7 premarital sex sex before marriage
Aquinas believed that sex should take place only within marriage. Although it could be considered a natural act it is morally wrong: ‘conflict with right reason may arrive from the nature of the act with respect to the other party.’ (Summa Theologiae) Sexual relationships before marriage (generally between adolescents) are rarely open to the possibility of procreation. Apparent good: sexual relationship (e.g. it was right because we were in love) .vs. real good: abstinence until marriage Aquinas' view on marriage and sexuality is that it has two main purposes: (1) Reproduction, and (2) the production of a family unit that together form a strong bond (through principle 1) and a unit in society

8 Adultery Adultery: sex outside marriage
Aquinas believed that sex should take place only within marriage. Could arguably be a violation of primary precept: live peacefully in society (i.e. adultery is a common cause of divorce which is very damaging to communities and has been shown to have a detrimental effect on society as a whole). Could also violate primary precept ‘nurture and educate the young’ It is condemned in the Bible (Exodus: 10 commandments) which is a revelation of God’s law to humanity. Apparent good: sexual relationship (e.g. it was right because we were in love) .vs. real good: fidelity within marriage

9 Contraception Contraception: the use of artificial means to prevent the conception of children through intercourse. Condemned because it prevents procreation which Aquinas believed to be the only purpose of sex (violation of the primary precept: reproduce) A sexual relationship that is not open to the possibility of conception is immoral (goes against the natural design). ABORTION (most objectionable) also violates precept of the preservation of life (terminates human life at the foetal stage).

10 Contraception Doctrine of double effect;
There are times when we have moral dilemmas in which we cannot do good without a bad consequence. To solve this dilemma the doctrine of double effect was devised, roughly saying that it is always wrong to do a bad act intentionally in order to bring about good consequences, but that it is sometimes all right to do a good act despite knowing that it will bring about bad consequences. However these bad consequences must only be unintended side effects – the bad consequences may be foreseen but not intended.

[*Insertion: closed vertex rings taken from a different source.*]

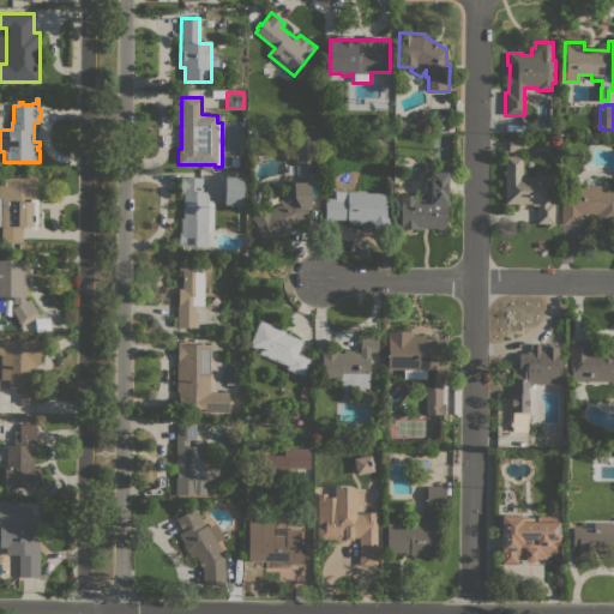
[(294,134),(314,134),(314,163),(294,163),(294,134)]
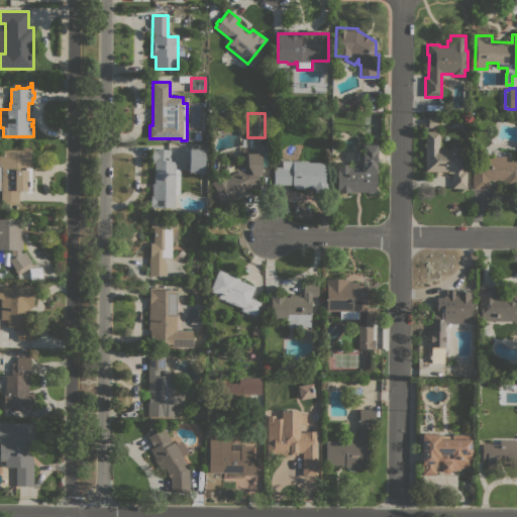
[(443,117),(443,128),(431,128),(431,127),(428,127),(428,117),(443,117)]
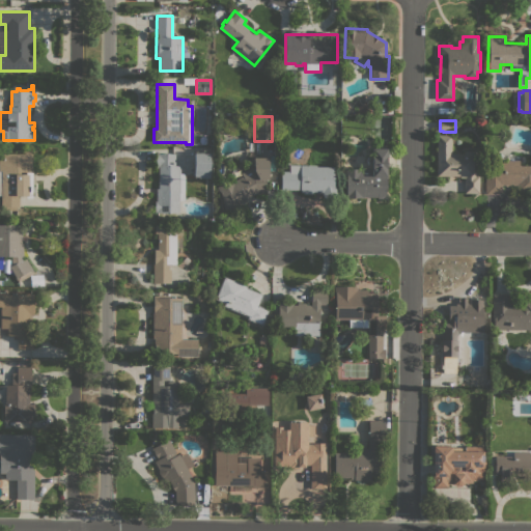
[(451,154),(463,154),(463,150),(474,150),(474,172),(476,172),(476,175),(479,175),(479,193),(464,193),(464,177),(459,177),(459,176),(437,176),(436,135),(451,135),(451,154)]
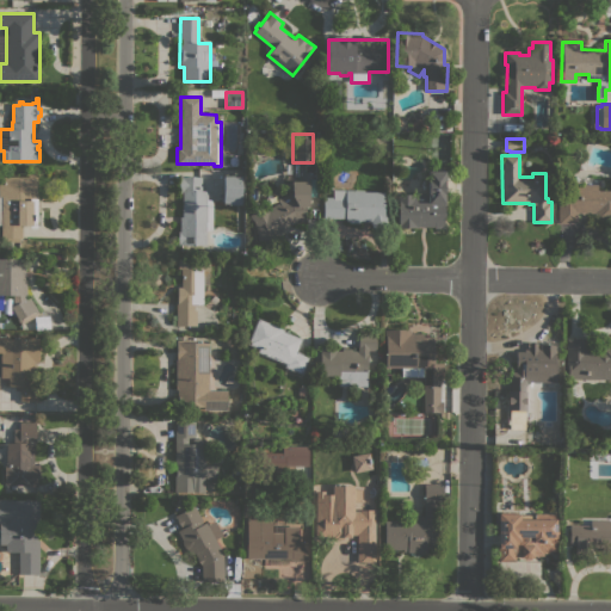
[(433,228),(433,227),(396,227),(396,211),(397,211),(399,193),(427,195),(427,171),(444,171),(444,186),(445,186),(445,216),(444,216),(444,228),(433,228)]
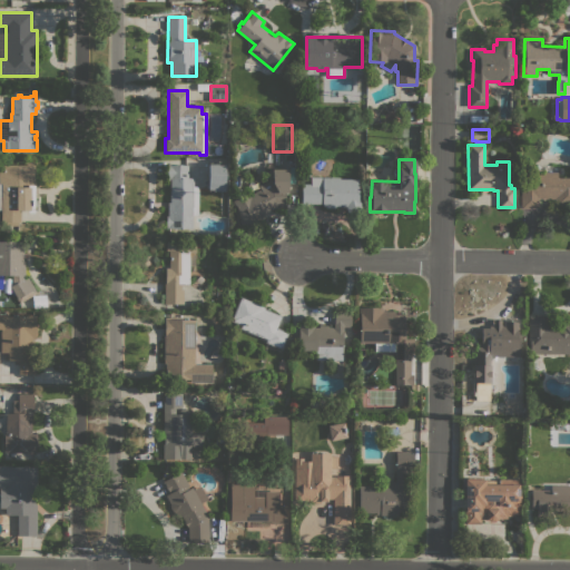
[(0,165),(26,165),(26,163),(32,163),(32,165),(33,165),(35,213),(28,213),(28,210),(20,210),(20,222),(18,222),(18,225),(1,225),(1,209),(0,209),(0,165)]
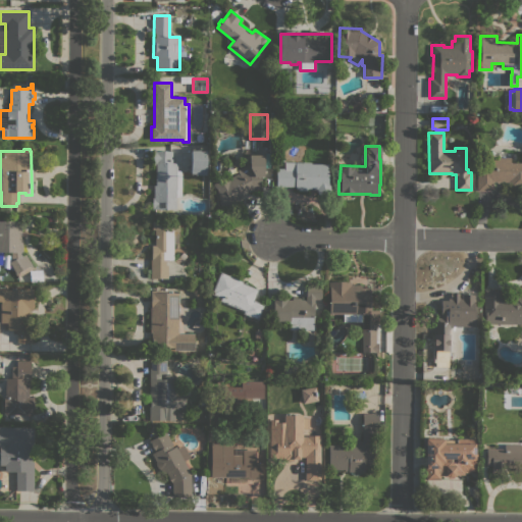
[(205,150),(206,174),(191,174),(191,150),(205,150)]
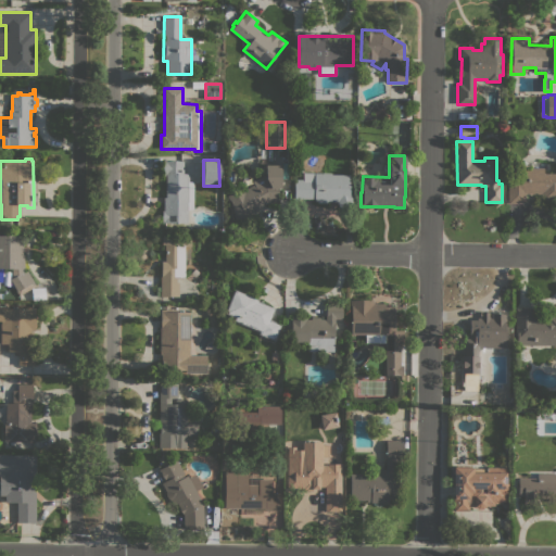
[(188,181),(193,181),(193,210),(187,210),(187,223),(162,223),(162,211),(164,211),(164,198),(165,198),(166,176),(164,176),(164,161),(182,161),(182,174),(188,174),(188,181)]
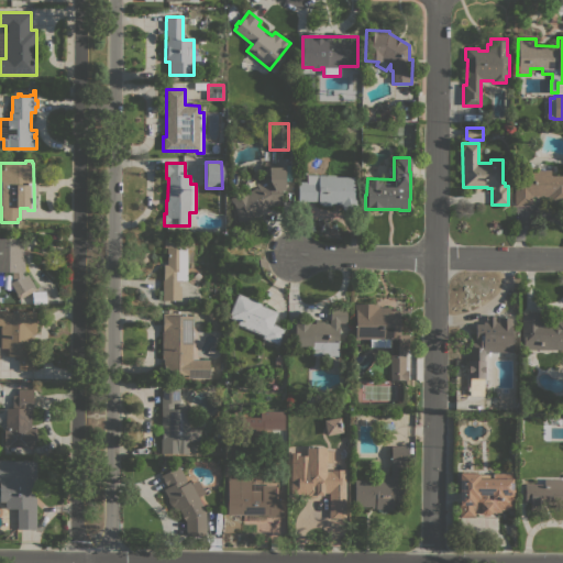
[(285,190),(282,190),(282,203),(274,203),(261,211),(262,214),(243,225),(234,210),(235,209),(231,201),(257,187),(255,184),(265,178),(269,178),(268,168),(285,167),(285,190)]
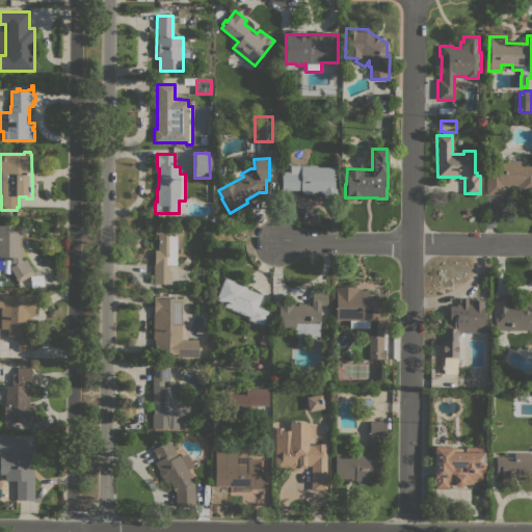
[(531,193),(516,193),(516,185),(503,185),(503,194),(485,194),(485,161),(520,161),(520,165),(531,165),(531,193)]
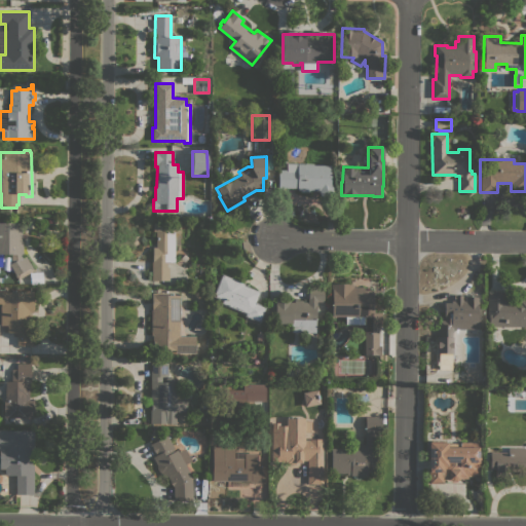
[(313,163),(313,165),(330,165),(330,184),(332,184),(334,192),(321,196),(318,190),(309,190),(309,192),(300,192),(300,190),(297,190),(297,188),(278,188),(278,170),(285,170),(286,165),(287,165),(287,163),(313,163)]
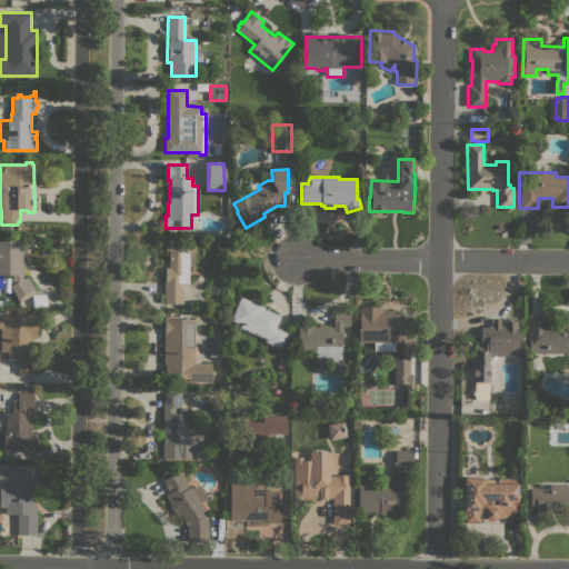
[(189,282),(180,282),(180,289),(182,289),(182,303),(163,303),(163,276),(165,276),(165,268),(169,268),(169,251),(166,251),(166,241),(188,241),(188,240),(195,240),(195,252),(189,252),(189,282)]
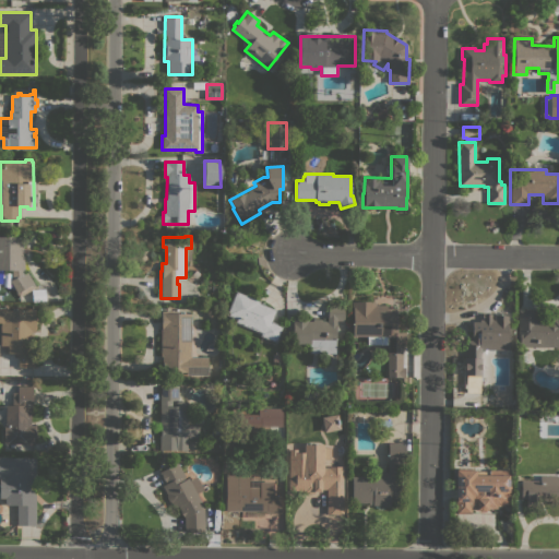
[(0,237),(22,237),(22,247),(23,254),(24,254),(24,272),(26,272),(35,288),(19,297),(14,289),(12,290),(10,285),(12,284),(10,281),(11,280),(11,270),(0,270),(0,237)]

11 Homosexuality Aquinas condemned homosexuality because:
Intercourse is the physical union of a man and a woman in accordance with God’s design - in fulfilment of the human ideal (Creation) It cannot lead to the procreation of children: ‘In so far as generation is blocked, we have an unnatural vice. For example, acts with a person of the same sex.’ (Summa Theologiae) It is condemned in the Bible (Leviticus 18:22, Romans 1:27) which is a revelation of God’s law to humanity Apparent good: sexual relationship (e.g. it was right because we were in love) .vs. real good: abstinence to prevent violation of God’s natural design

12 Weaknesses Is procreation the only purpose of sex? (isn’t it also an expression of love and trust in someone close to you – becoming ‘one flesh’?) (If a married couple are infertile should their sexual relationship be condemned?) Old fashioned – does not recognise changes in social attitudes (e.g. towards homosexuality) Premarital Sex – nowadays many unmarried couples have children and nurture. Why is this immoral? (same as marriage isn’t it?) Homosexuality – recognised as a natural state (not an illness). Could it not be part of God’s design? Genesis 1:27 – ‘So God created mankind in his own image, in the image of God he created them’ Matthew 7:3 - "Why do you look at the speck of sawdust in your brother's eye and pay no attention to the log in your own eye?”